The Hilarious House of Frightenstein est l’un des projets les plus fous que j’ai vu de ma vie! Et ce n’est pas à cause de l’idée de base ou des sketchs, mais plutôt grâce à la présentation de la série. La prestation des acteurs est incroyable, spécialement Billy Van qui fait presque tous les personnages. Ce mec est carrément hilarant! Il manipule son corps, sa voix et ses manières à la perfection. Il se donne à 400% dans ses personnages et fait le succès de la série à lui seul. Il est facilement comparable à Doug Jones, mais en moins connu, en moins sérieux et en plus ...Canadien! D’ailleurs, la pléiade de personnages est tout aussi intéressante et originale.
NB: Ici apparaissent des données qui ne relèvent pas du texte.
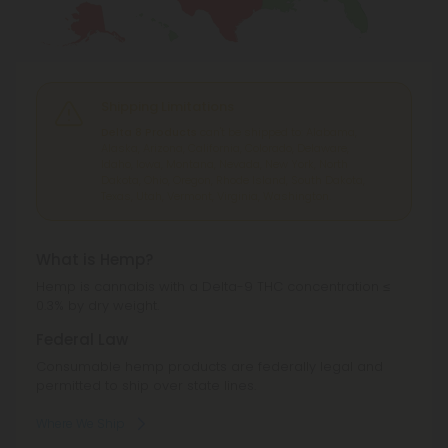
Shipping Limitations
Delta 8 Products
can't be shipped to: Alabama,
Alaska, Arizona, California, Colorado, Delaware,
Idaho, Iowa, Montana, Nevada, New York, North
Dakota, Ohio, Oregon, Rhode Island, South Dakota,
Texas, Utah, Vermont, Virginia, Washington.
What is Hemp?
Hemp is cannabis with a Delta-9 THC concentration ≤
0.3% by dry weight.
Federal Law
Consumable hemp products are federally legal and
permitted to ship over state lines.
Where We Ship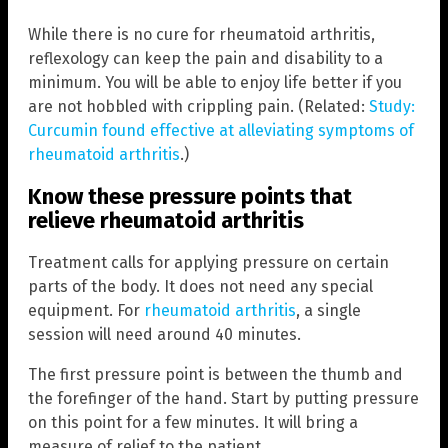
While there is no cure for rheumatoid arthritis,
reflexology can keep the pain and disability to a
minimum. You will be able to enjoy life better if you
are not hobbled with crippling pain. (Related:
Study:
Curcumin found effective at alleviating symptoms of
rheumatoid arthritis
.)
Know these pressure points that
relieve rheumatoid arthritis
Treatment calls for applying pressure on certain
parts of the body. It does not need any special
equipment. For
rheumatoid arthritis
, a single
session will need around 40 minutes.
The first pressure point is between the thumb and
the forefinger of the hand. Start by putting pressure
on this point for a few minutes. It will bring a
measure of relief to the patient.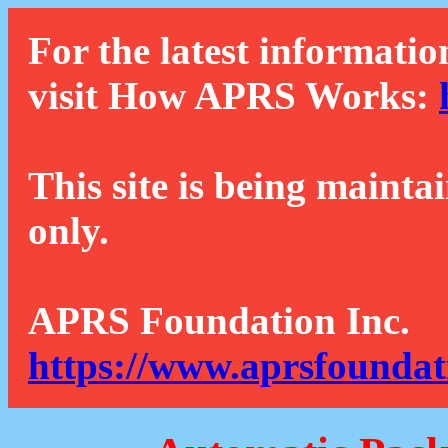
For the latest informatio
visit How APRS Works:
This site is being mainta
only.
APRS Foundation Inc.
https://www.aprsfoundat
Il y a le Conte Frigthenstein, son adjoint Igor, un bibliothécaire qui raconte des histoires d’horreur du niveau « Fais-moi Peur », un vétérinaire et j’en passe. Chaque personnage à droit a son segment unique, mais qui se ressemblent tous. Seul déception, ce qui est d’autant plus bizarre, est Vincent Price. Cet acteur de talent ne réussit malheureusement pas à nous charmer dans ses minis segments. Trop stoïque, texte trop moche et plein de petits détails nous font déprécier quelque peu ce Dieu de l’horreur.
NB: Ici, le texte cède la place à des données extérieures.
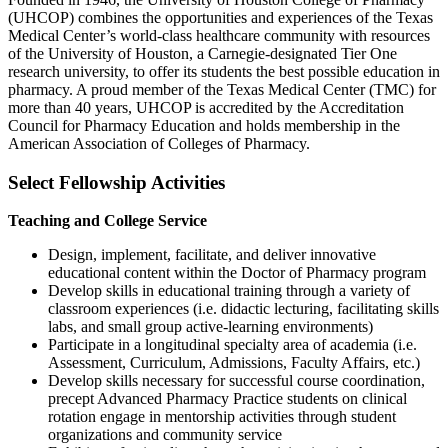
(UHCOP) combines the opportunities and experiences of the Texas
Medical Center’s world-class healthcare community with resources
of the University of Houston, a Carnegie-designated Tier One
research university, to offer its students the best possible education in
pharmacy. A proud member of the Texas Medical Center (TMC) for
more than 40 years, UHCOP is accredited by the Accreditation
Council for Pharmacy Education and holds membership in the
American Association of Colleges of Pharmacy.
Select Fellowship Activities
Teaching and College Service
Design, implement, facilitate, and deliver innovative
educational content within the Doctor of Pharmacy program
Develop skills in educational training through a variety of
classroom experiences (i.e. didactic lecturing, facilitating skills
labs, and small group active-learning environments)
Participate in a longitudinal specialty area of academia (i.e.
Assessment, Curriculum, Admissions, Faculty Affairs, etc.)
Develop skills necessary for successful course coordination,
precept Advanced Pharmacy Practice students on clinical
rotation engage in mentorship activities through student
organizations and community service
Sinon, autre moment psychédélique sont les scènes de danses entre le loup-garou et Igor. À chaque épisode, le loup-garou nous propose une chanson qu’il joue à son émission de radio et se met à danser dessus sur un fond « bluescreen » composé d’effets psychédéliques dans la plus pure tradition des années 70. Cela devait être farfelue dans le temps, mais aujourd’hui, c’est simplement génial. Très kitsch!
Le niveau d’humour, quant à lui, me laisse perplexe. Le plus drôle, à mon avis, est l’humour physique des acteurs et de leurs personnages. Par contre, les dialogues sont bourrés de blagues plutôt très enfantines. Bon d’accord, c’est une émission créée pour un public cible assez jeune, mais je crois que même les blagues n’auraient pas pu faire rire mon moi de sept ans. La plupart des punchs souffrent d’ailleurs d’un mauvais montage. Dès que le personnage lance la dernière blague, un énorme bruit de trompette se met à sonner pour montrer le ridicule de la chose et la scène coupe…trop vite! Déjà que la minable blague nous laisse froid, la coupure bâclée vient en plus nous claquer droit au visage.
Ce qui est le plus surprenant, c’est que malgré la folie qui habite The Hilarious House of Frightenstein, chaque épisode contient trois segments sérieux et instructifs. Deux de ces topos sont à propos d’animaux, qu’ils soient exotiques ou domestiques. Mais le plus intéressant est le cours que donne un professeur (un vrai!) de physique. Bien qu’il soit le moins bon orateur de l’émission, ses propos sont très amusants et enrichissants! Qui aurait cru que j’aurais appris des principes de physiques de base d’un professeur habitant le château d’un vampire tarla!
The Hilarious House of Frightenstein est, sans jeux de mots, hilarant. Malgré les défauts dont il souffre, que ce soit le vieillissement du produit ou son dérayage humoristique, cette émission vaut véritablement la peine que l’on y jette un œil…mais vous risquez de ne jamais le ravoir! Mouhahahahahahaha!!!